▶

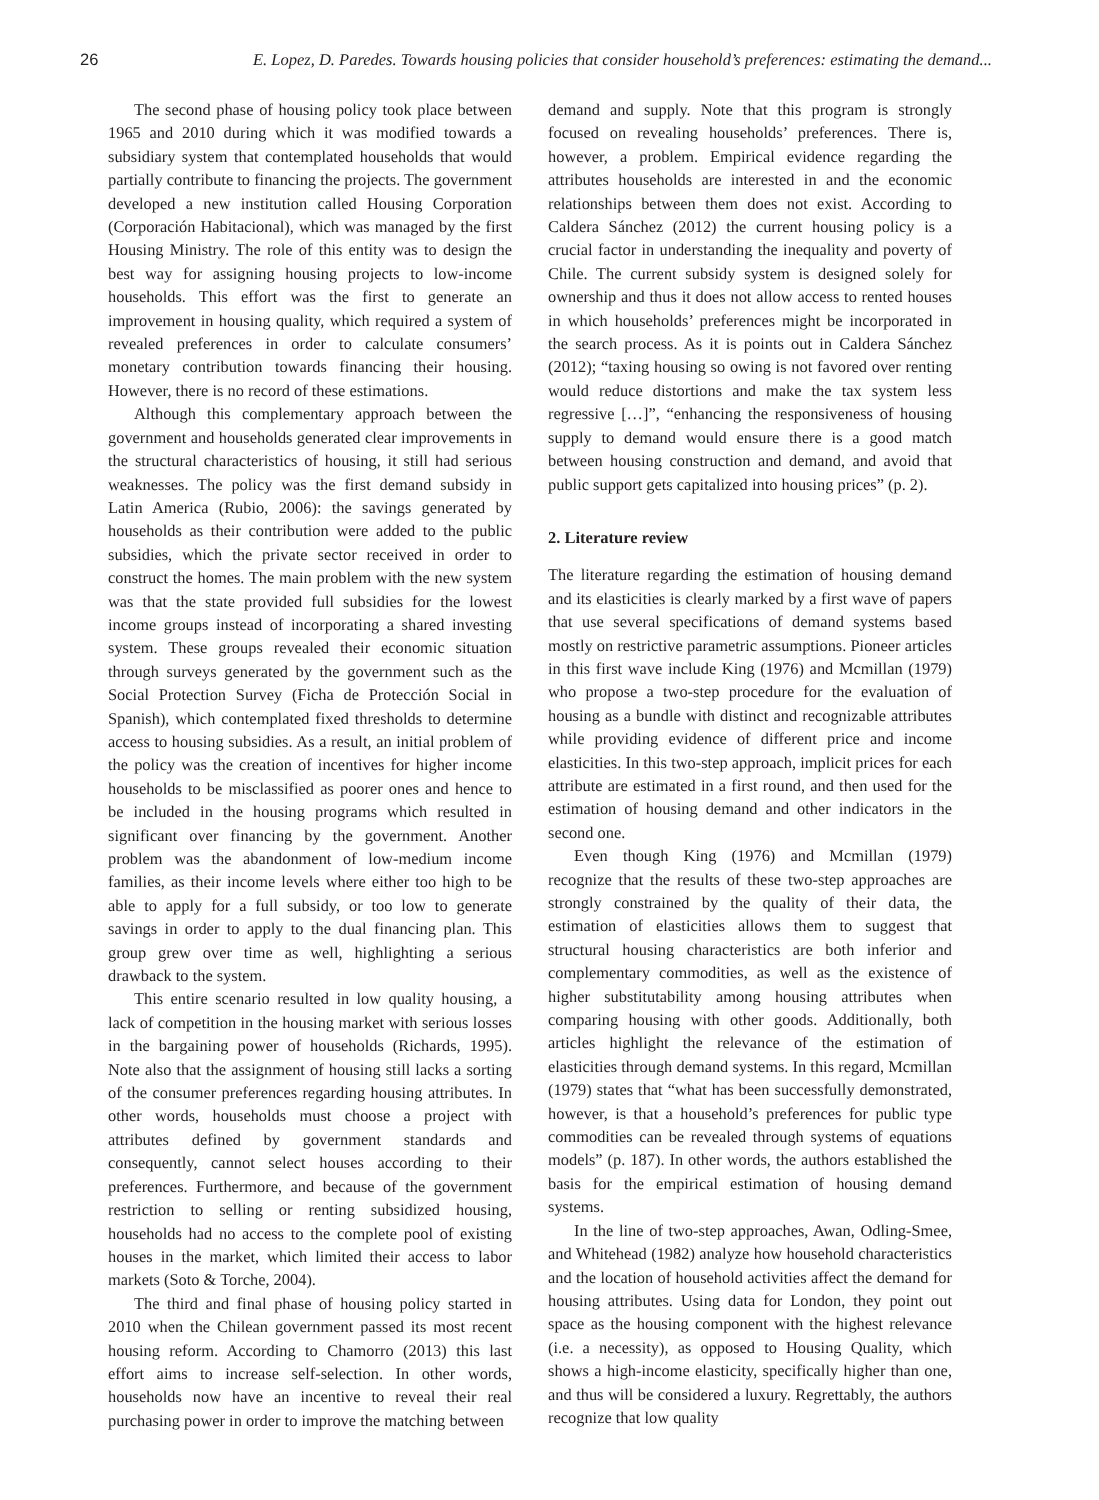26 E. Lopez, D. Paredes. Towards housing policies that consider household’s preferences: estimating the demand...
The second phase of housing policy took place between 1965 and 2010 during which it was modified towards a subsidiary system that contemplated households that would partially contribute to financing the projects. The government developed a new institution called Housing Corporation (Corporación Habitacional), which was managed by the first Housing Ministry. The role of this entity was to design the best way for assigning housing projects to low-income households. This effort was the first to generate an improvement in housing quality, which required a system of revealed preferences in order to calculate consumers’ monetary contribution towards financing their housing. However, there is no record of these estimations.
Although this complementary approach between the government and households generated clear improvements in the structural characteristics of housing, it still had serious weaknesses. The policy was the first demand subsidy in Latin America (Rubio, 2006): the savings generated by households as their contribution were added to the public subsidies, which the private sector received in order to construct the homes. The main problem with the new system was that the state provided full subsidies for the lowest income groups instead of incorporating a shared investing system. These groups revealed their economic situation through surveys generated by the government such as the Social Protection Survey (Ficha de Protección Social in Spanish), which contemplated fixed thresholds to determine access to housing subsidies. As a result, an initial problem of the policy was the creation of incentives for higher income households to be misclassified as poorer ones and hence to be included in the housing programs which resulted in significant over financing by the government. Another problem was the abandonment of low-medium income families, as their income levels where either too high to be able to apply for a full subsidy, or too low to generate savings in order to apply to the dual financing plan. This group grew over time as well, highlighting a serious drawback to the system.
This entire scenario resulted in low quality housing, a lack of competition in the housing market with serious losses in the bargaining power of households (Richards, 1995). Note also that the assignment of housing still lacks a sorting of the consumer preferences regarding housing attributes. In other words, households must choose a project with attributes defined by government standards and consequently, cannot select houses according to their preferences. Furthermore, and because of the government restriction to selling or renting subsidized housing, households had no access to the complete pool of existing houses in the market, which limited their access to labor markets (Soto & Torche, 2004).
The third and final phase of housing policy started in 2010 when the Chilean government passed its most recent housing reform. According to Chamorro (2013) this last effort aims to increase self-selection. In other words, households now have an incentive to reveal their real purchasing power in order to improve the matching between
demand and supply. Note that this program is strongly focused on revealing households’ preferences. There is, however, a problem. Empirical evidence regarding the attributes households are interested in and the economic relationships between them does not exist. According to Caldera Sánchez (2012) the current housing policy is a crucial factor in understanding the inequality and poverty of Chile. The current subsidy system is designed solely for ownership and thus it does not allow access to rented houses in which households’ preferences might be incorporated in the search process. As it is points out in Caldera Sánchez (2012); “taxing housing so owing is not favored over renting would reduce distortions and make the tax system less regressive […]”, “enhancing the responsiveness of housing supply to demand would ensure there is a good match between housing construction and demand, and avoid that public support gets capitalized into housing prices” (p. 2).
2. Literature review
The literature regarding the estimation of housing demand and its elasticities is clearly marked by a first wave of papers that use several specifications of demand systems based mostly on restrictive parametric assumptions. Pioneer articles in this first wave include King (1976) and Mcmillan (1979) who propose a two-step procedure for the evaluation of housing as a bundle with distinct and recognizable attributes while providing evidence of different price and income elasticities. In this two-step approach, implicit prices for each attribute are estimated in a first round, and then used for the estimation of housing demand and other indicators in the second one.
Even though King (1976) and Mcmillan (1979) recognize that the results of these two-step approaches are strongly constrained by the quality of their data, the estimation of elasticities allows them to suggest that structural housing characteristics are both inferior and complementary commodities, as well as the existence of higher substitutability among housing attributes when comparing housing with other goods. Additionally, both articles highlight the relevance of the estimation of elasticities through demand systems. In this regard, Mcmillan (1979) states that “what has been successfully demonstrated, however, is that a household’s preferences for public type commodities can be revealed through systems of equations models” (p. 187). In other words, the authors established the basis for the empirical estimation of housing demand systems.
In the line of two-step approaches, Awan, Odling-Smee, and Whitehead (1982) analyze how household characteristics and the location of household activities affect the demand for housing attributes. Using data for London, they point out space as the housing component with the highest relevance (i.e. a necessity), as opposed to Housing Quality, which shows a high-income elasticity, specifically higher than one, and thus will be considered a luxury. Regrettably, the authors recognize that low quality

◀

Task item
What is needed is an exact reprint of every entry, pictures excluded.

Problem solution
26 E. Lopez, D. Paredes. Towards housing policies that consider household’s preferences: estimating the demand...
The second phase of housing policy took place between 1965 and 2010 during which it was modified towards a subsidiary system that contemplated households that would partially contribute to financing the projects. The government developed a new institution called Housing Corporation (Corporación Habitacional), which was managed by the first Housing Ministry. The role of this entity was to design the best way for assigning housing projects to low-income households. This effort was the first to generate an improvement in housing quality, which required a system of revealed preferences in order to calculate consumers’ monetary contribution towards financing their housing. However, there is no record of these estimations.
Although this complementary approach between the government and households generated clear improvements in the structural characteristics of housing, it still had serious weaknesses. The policy was the first demand subsidy in Latin America (Rubio, 2006): the savings generated by households as their contribution were added to the public subsidies, which the private sector received in order to construct the homes. The main problem with the new system was that the state provided full subsidies for the lowest income groups instead of incorporating a shared investing system. These groups revealed their economic situation through surveys generated by the government such as the Social Protection Survey (Ficha de Protección Social in Spanish), which contemplated fixed thresholds to determine access to housing subsidies. As a result, an initial problem of the policy was the creation of incentives for higher income households to be misclassified as poorer ones and hence to be included in the housing programs which resulted in significant over financing by the government. Another problem was the abandonment of low-medium income families, as their income levels where either too high to be able to apply for a full subsidy, or too low to generate savings in order to apply to the dual financing plan. This group grew over time as well, highlighting a serious drawback to the system.
This entire scenario resulted in low quality housing, a lack of competition in the housing market with serious losses in the bargaining power of households (Richards, 1995). Note also that the assignment of housing still lacks a sorting of the consumer preferences regarding housing attributes. In other words, households must choose a project with attributes defined by government standards and consequently, cannot select houses according to their preferences. Furthermore, and because of the government restriction to selling or renting subsidized housing, households had no access to the complete pool of existing houses in the market, which limited their access to labor markets (Soto & Torche, 2004).
The third and final phase of housing policy started in 2010 when the Chilean government passed its most recent housing reform. According to Chamorro (2013) this last effort aims to increase self-selection. In other words, households now have an incentive to reveal their real purchasing power in order to improve the matching between
demand and supply. Note that this program is strongly focused on revealing households’ preferences. There is, however, a problem. Empirical evidence regarding the attributes households are interested in and the economic relationships between them does not exist. According to Caldera Sánchez (2012) the current housing policy is a crucial factor in understanding the inequality and poverty of Chile. The current subsidy system is designed solely for ownership and thus it does not allow access to rented houses in which households’ preferences might be incorporated in the search process. As it is points out in Caldera Sánchez (2012); “taxing housing so owing is not favored over renting would reduce distortions and make the tax system less regressive […]”, “enhancing the responsiveness of housing supply to demand would ensure there is a good match between housing construction and demand, and avoid that public support gets capitalized into housing prices” (p. 2).
2. Literature review
The literature regarding the estimation of housing demand and its elasticities is clearly marked by a first wave of papers that use several specifications of demand systems based mostly on restrictive parametric assumptions. Pioneer articles in this first wave include King (1976) and Mcmillan (1979) who propose a two-step procedure for the evaluation of housing as a bundle with distinct and recognizable attributes while providing evidence of different price and income elasticities. In this two-step approach, implicit prices for each attribute are estimated in a first round, and then used for the estimation of housing demand and other indicators in the second one.
Even though King (1976) and Mcmillan (1979) recognize that the results of these two-step approaches are strongly constrained by the quality of their data, the estimation of elasticities allows them to suggest that structural housing characteristics are both inferior and complementary commodities, as well as the existence of higher substitutability among housing attributes when comparing housing with other goods. Additionally, both articles highlight the relevance of the estimation of elasticities through demand systems. In this regard, Mcmillan (1979) states that “what has been successfully demonstrated, however, is that a household’s preferences for public type commodities can be revealed through systems of equations models” (p. 187). In other words, the authors established the basis for the empirical estimation of housing demand systems.
In the line of two-step approaches, Awan, Odling-Smee, and Whitehead (1982) analyze how household characteristics and the location of household activities affect the demand for housing attributes. Using data for London, they point out space as the housing component with the highest relevance (i.e. a necessity), as opposed to Housing Quality, which shows a high-income elasticity, specifically higher than one, and thus will be considered a luxury. Regrettably, the authors recognize that low quality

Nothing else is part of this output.